Where Have All the Capitalists Gone?

For Whole Foods CEO John Mackey, the reason for the lack of workers is that “socialists are taking over” in the US and that young people “don’t seem like they want to work.” Reason Magazine, a monthly libertarian publication, published Mackey’s thoughts last week.

“They’re marching through institutions. They’re taking over everything. It looks like they’ve taken over a lot of the corporations. It looks like they’ve taken over the military. And it’s just continuing. You know, I’m a capitalist at heart, and I believe in liberty and capitalism,” he said. “Those are my twin values. And I feel like, you know, with the way freedom of speech is today, the movement on gun control, a lot of the liberties that I’ve taken for granted most of my life, I think, are under threat,” Mackey said.

Lazy or Smart?

Maybe the trend isn’t so much socialism, as another version of ‘back in my day,” with the pandemic thrown in to complicate matters further. Every older generation seems to look down on the generation that comes after them, citing any number of reasons why they are inferior. According to Mackey, “Younger people aren’t quick to work because they want meaningful work,” Mackey told Reason. “You can’t expect to start with meaningful work. You’re going to have to earn it over time.”

Fortune Magazine explains that young people today really DO want their jobs to line up with their personal and private values. “A whopping 80% of Gen Zers want to work for an employer that lines up with what they believe in, according to a Linkedin survey.” To put that into perspective, having a job that matches up with an employee’s values and interests seems far less important to other generations, with only 59% of millennials, 49% of Gen X, and 47% of baby boomers interested.

According to the BBC,  “The reality is that Gen Z is coming of age facing a variety of challenges that other generations have not faced at the same life stage, most notably the Covid-19 pandemic and the always-on pressure of social media directly to their smartphone,” says Jason Dorsey, president of the Center for Generational Kinetics, a generations research firm based in Austin, Texas.

Honestly, old people calling younger generations lazy has been going on for centuries, but now we have the memes to explain things better and poke fun at other generations.

Dorsey says there is hope of bringing people together, “It’s awareness of what these different generations have gone through, why they are the way they are,” he says.

Priorities to Balance

While Gen Zers are getting a bad rap that they just don’t want to work, that is not actually the case. They are just seeking a different work/life balance than those who have come before them. By 2025, Gen Zers are expected to make up 27% of the workforce, and they are currently pioneering the Great Resignation, disillusioned with the old expectations of a 9-to-5 job paradigm.

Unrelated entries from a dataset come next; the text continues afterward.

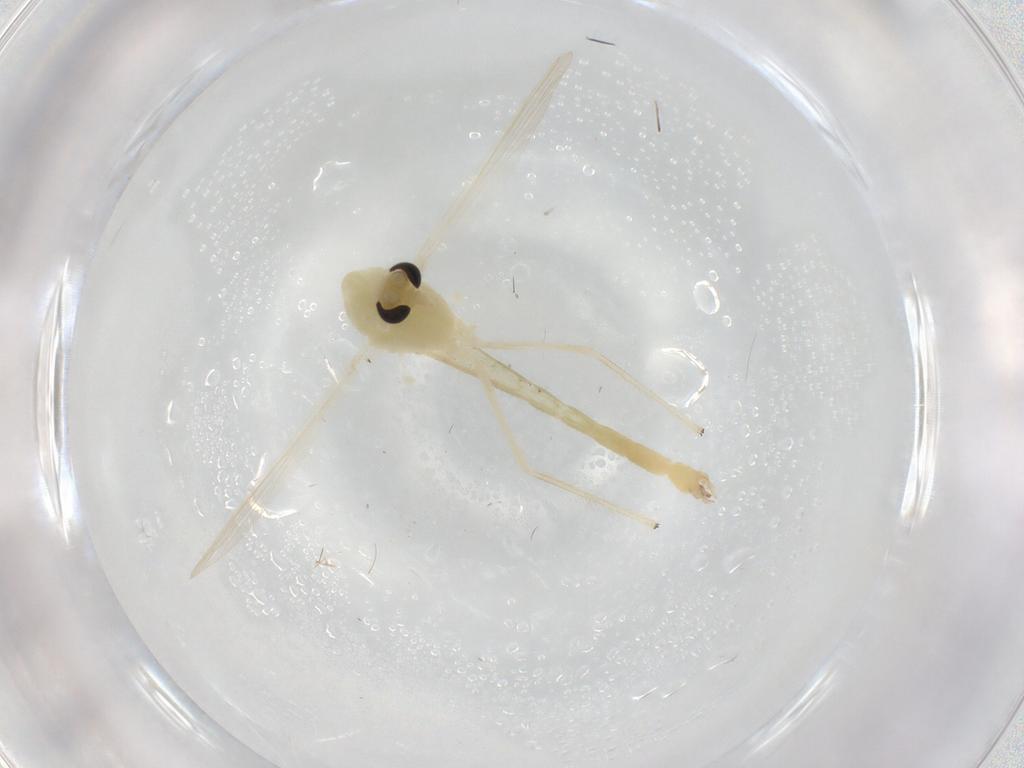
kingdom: Animalia
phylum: Arthropoda
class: Insecta
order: Diptera
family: Chironomidae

People are starting to speak out. Sara Stewart, a 49-year-old Gen Xer, recalibrated her office job in New York into remote work as a freelance writer, saying that her generation was expected to follow “some pretty unhealthy ways of work.” She admires the Gen Z work ethic, treating their lives as their full time job and fitting in their work around it, taking mental health days, creating boundaries.

“Older generations, if they could wrap their minds around it, they would be able to be a lot more fulfilled and be able to have hobbies and do different things,” Avery Monday, 21 said. “My hope is for them one day to also take part in that and enjoy it, because every generation deserves a good work life balance.”

Gen Z looks at life differently than the generations before them. That likely does not sit well with the Baby Boomers or Gen Xers who have hustled throughout their careers, often putting jobs before families and even mental health. But maybe the pandemic has taught us more about what is truly important, and the work/life balance is going to soon work itself into the fabric of the labor market.